Türk asıllı tutukluların, soruşturma esnasında gösterdikleri cesaret ve çetin direniş, sadist ruhlu polisleri adeta deli divaneye çeviriyordu.
 
Bu hazin ve sarsıcı hadiselerin bazı şahitleri hala hayatta.
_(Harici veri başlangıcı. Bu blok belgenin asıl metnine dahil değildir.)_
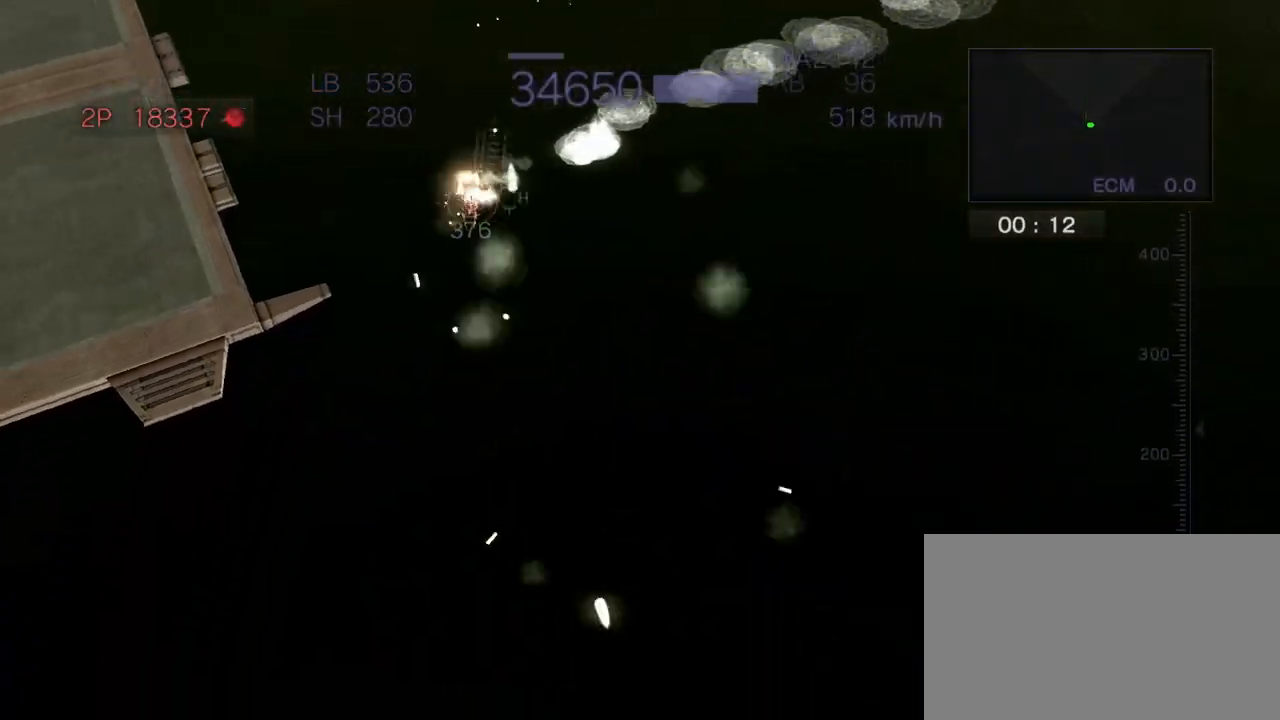
{"dt_ms": 500, "buttons": ["CIRCLE", "R2"], "left_stick": "right", "events": [[233, "left_stick", "right"], [333, "SQUARE", "down"], [483, "SQUARE", "up"]]}
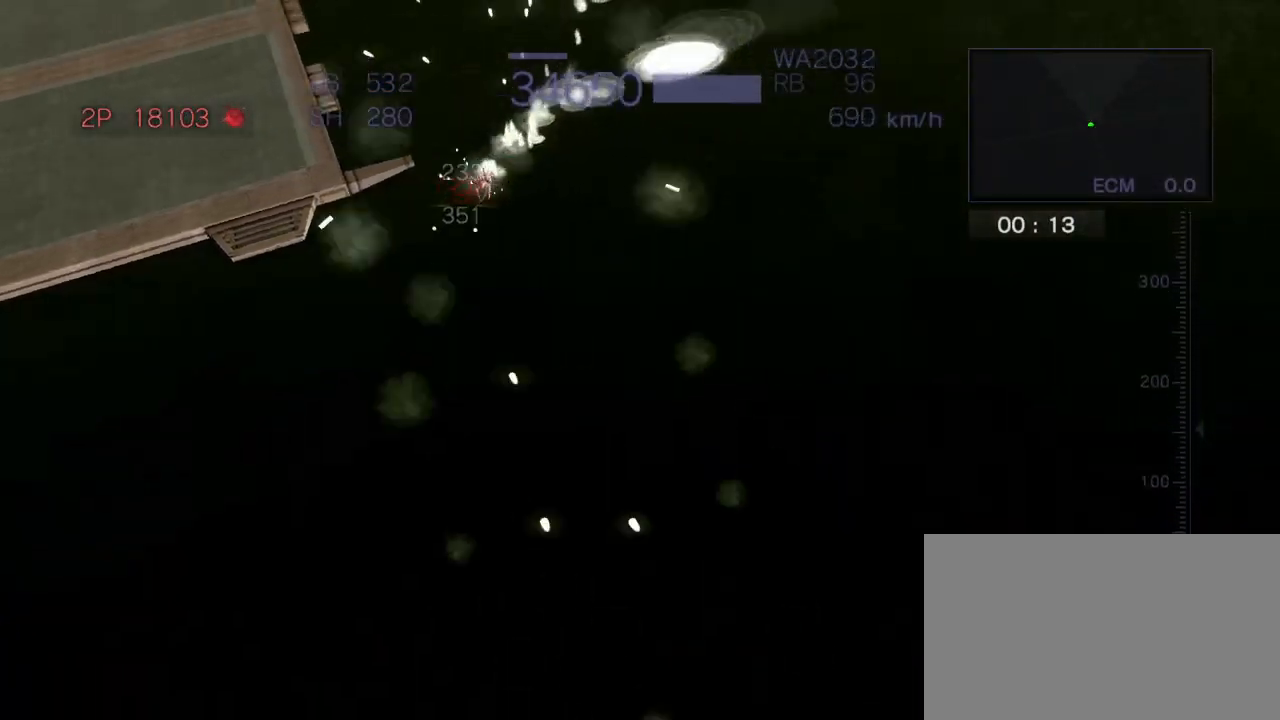
{"dt_ms": 500, "buttons": ["CIRCLE", "R2"], "left_stick": "down", "events": [[67, "left_stick", "down"], [100, "SQUARE", "down"], [200, "SQUARE", "up"], [300, "SQUARE", "down"], [500, "SQUARE", "up"]]}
Aynı ölüm hücreleride yatan Seydali ağabeyin, hatıratında yazdıkları hiç de unutulacak cinsten değil:
 
"Şükrü Topçu'yu her gün sorgu odasından iki kişi, kollarından sürükleyerek getiriyordu ve ayak tabanlarından akan kan izleri ise her yere sıçrıyordu..."
 
Aynı, bu ölüm hücrelerinin birisinde, bir gece ansızın milli kahramanımız Ömer Efendioğlu ( Saatçı Ömer) ağır işkenceyle öldürülüyor...
 
Vaktinde Kırcaali'nin merkezi noktalarına 19 Türk Bayrağı asan, başka bir milli kahramanımız olarak ismi parlayan Ramadan Yusuf, o gece duyduğu yardım çığlıklarını hiçbir zaman unutmayacaktır...
 
Hani meşhur bir Çorlulu bilmem neyin temsilcisi aramızda durmadan böbürleniyor ya, acaba kaç kere gidip aynı şehirde oturan Ramadan paşamızın kınalı elini öptü ve kendisinden icazet aldı. 
 
Eğridereliler, nedense ağabeyimin cenaze merasimine bile katılmaktan korktular...
 
***
1989 yılının Aralık ayında, siyasi mahkumlara af çıktı ve Şükrü Topçu yeniden ailesine kavuştu.
 
İlk iş olarak, Eğridere'de, bütün Doğu Rodoplar'dan gelen Türklerin katılımıyla, yıkılan komünist rejime karşı büyük bir protesto mitingi düzenlemek oldu.
 
Artık herkes özgürlüğe ve demokrasiye bir kere inanmıştı...
 
Kısa bir sürede, Lütvi ağabeyimle beraber bütün Kırcaali ilini dolaşıp ilk SDS ve DPS örgütlerini kurdular.
 
Bu durum, Rusya yanlısı derin devletin hiç hoşuna gitmedi ve ellerinden geleni yapıp, DPS'nin SDS koalisyonuna katılmasına bir türlü izin vermediler; çünkü bu gerçekleşmiş olsaydı, günümüzün statükocuları ve mafiyotları daha o zaman yerin dibine sokulacaklardı...
 
İlk seçimlere ramak kala, Bulgar istihbaratı, Kırcaali ilinde, tamamen demokratik bir şekilde kurulan ilk DPS örgütlerinin tümünü tasviye etti ve yerlerine yenilerini kurdurttu.
 
İşte bu şekilde gerçek bir özgürlük savaşçısı olan Şükrü Topçu'nun kanatları bir kere daha kırılmış oldu ve üç yıl öncesi ansızın aramızdan ayrılarak üzgün bir şekilde ebediyete uçtu...
 
Şimdi birleri kalkmış ve sizlere bahsettiğim derin devletin temsilcileri için bizim Türk toplumundan oy dileniyorlar...
 
Bugün, Şükrü Topçu'nun makberi, Aladağ'ın yüksek eteklerinde bulunuyor.
 
Fazla gideni geleni olmuyor, herhalde birtek yüksekten uçan kartallarla konuşuyordur, onlarla arkadaş olmuştur...
 
Mekanın cennet olsun, sevgili ağabeyim!
Yorumlar 1
Muhammet Kurtuluş 07 Haziran 2024 17:43

Rahmetli gerçekten azimli ve mücadeleci özel bir insandı.Matamatikte tartışmasız bir zeka abidesiydi. Haksızlıklara karşı gösterdiği bu üstün cesaret herkes için gurur verici bir örnek. Allah Rahmet eylesin.Mekanı Cennet'dir inşallah. Mümin kardeşime de bu güzel hatırlatma için teşekkür ederiz.Ellerine sağlık,selski.